Tuesday, June 9, 2009

Calling all Pythonistas!

Okay so I have a question:


I have a pile of sequences (200+) in fasta format in a text file eg 

>geneA
asdfdfasfsdfasdfsdfsdfsfdsfsdfsdfsdfasdfsdfsdfasdfasfsdfafasdfsdsdfsfs
afasdfasdfasdfsdfasdfdfafdasdfsdfafasdfasfafdsfasfafsdfsdfasfsfasdfsdf

>geneB
asdfdfasfsdfasdfsdfsdfsfdsfsdfsdfsdfasdfsdfsdfasdfasfsdfafasdfsdsdfsfs
afasdfasdfasdfsdfasdfdfafdasdfsdfafasdfasfafdsfasfafsdfsdfasfsfasdfsdf

>geneC
asdfdfasfsdfasdfsdfsdfsfdsfsdfsdfsdfasdfsdfsdfasdfasfsdfafasdfsdsdfsfs
afasdfasdfasdfsdfasdfdfafdasdfsdfafasdfasfafdsfasfafsdfsdfasfsfasdfsdf

I need to make it into columns like this:

geneA asdfsdfasdfsdfsdfsdfasdfsfasdfsdfafsdfsdfasdfasdfsdfasdfs
geneB asdfsdfasdfsdfsdfsdfasdfsfasdfsdfafsdfsdfasdfasdfsdfasdfs
geneC asdfsdfasdfsdfsdfsdfasdfsfasdfsdfafsdfsdfasdfasdfsdfasdfs

all in one line.  I want to have the text file set up like this because i want to use python to stuff the text file into an SQL table - only I dont know how to do it - I can concatenate the sequence bit of it in excel for one of the sequences but that doesnt work for the 200+ other sequences I have.  Everything I have found on fasta and or concatenation involves simple exercises or pulling down individual fasta sequences from genbank which didnt help me a lot.

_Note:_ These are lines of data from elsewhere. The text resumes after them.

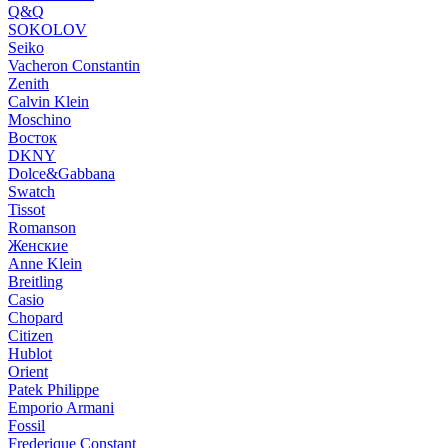
Q&Q
SOKOLOV
Seiko
Vacheron Constantin
Zenith
Calvin Klein
Moschino
Восток
DKNY
Dolce&Gabbana
Swatch
Tissot
Romanson
Женские
Anne Klein
Breitling
Casio
Chopard
Citizen
Hublot
Orient
Patek Philippe
Emporio Armani
Fossil
Frederique Constant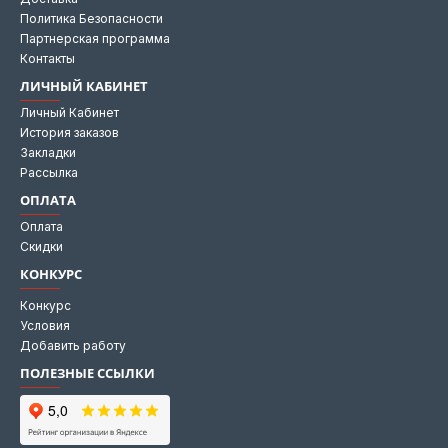
Политика Безопасности
Партнерская программа
Контакты
ЛИЧНЫЙ КАБИНЕТ
Личный Кабинет
История заказов
Закладки
Рассылка
ОПЛАТА
Оплата
Скидки
КОНКУРС
Конкурс
Условия
Добавить работу
ПОЛЕЗНЫЕ ССЫЛКИ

So what I want to know is how do i get the sequence name in one column and all sequences in the other so that I can make an output file that I can open using a python script then stuff into an SQL table.  Any ideas?

E.

3 comments:

Hermitage said...

I had to do this once and can't for the life of me remember how I sorted it out. If I remember I'll definetly get back to you (I know this is not very helpful!).

PhizzleDizzle said...

if this is already in a text file, then use python to manipulate it into the format you want. Or even, just go straight to sql.

Have you looked at the re package?

Something like

import re # regular expression package

name_rx = re.compile(">(\w+)") # grab the name

f = open("mytextfile.txt", "rb")

sequence = False
mysequence = ''
name = ''
for line in f.readlines():
if sequence:
mysequence = line
sequence = False
# insert name and mysequence into sql db
else:
name = name_rx.search(line).groups()[0]
sequence = True

This is really hackish, I wrote it stream of consciousness. You might have to do additional stuff if your sequences have newlines in the middle (which I somehow doubt). Hopefully this framework (or at least the pointer to re) will help. Good luck! I love python!

tideliar said...

Good God... I've trying to learn python for...damn near 76hrs and I can't get some of the stuff in the sodding tutorial to work. Even when I paste it into Python Shell.

I wish you the best of luck!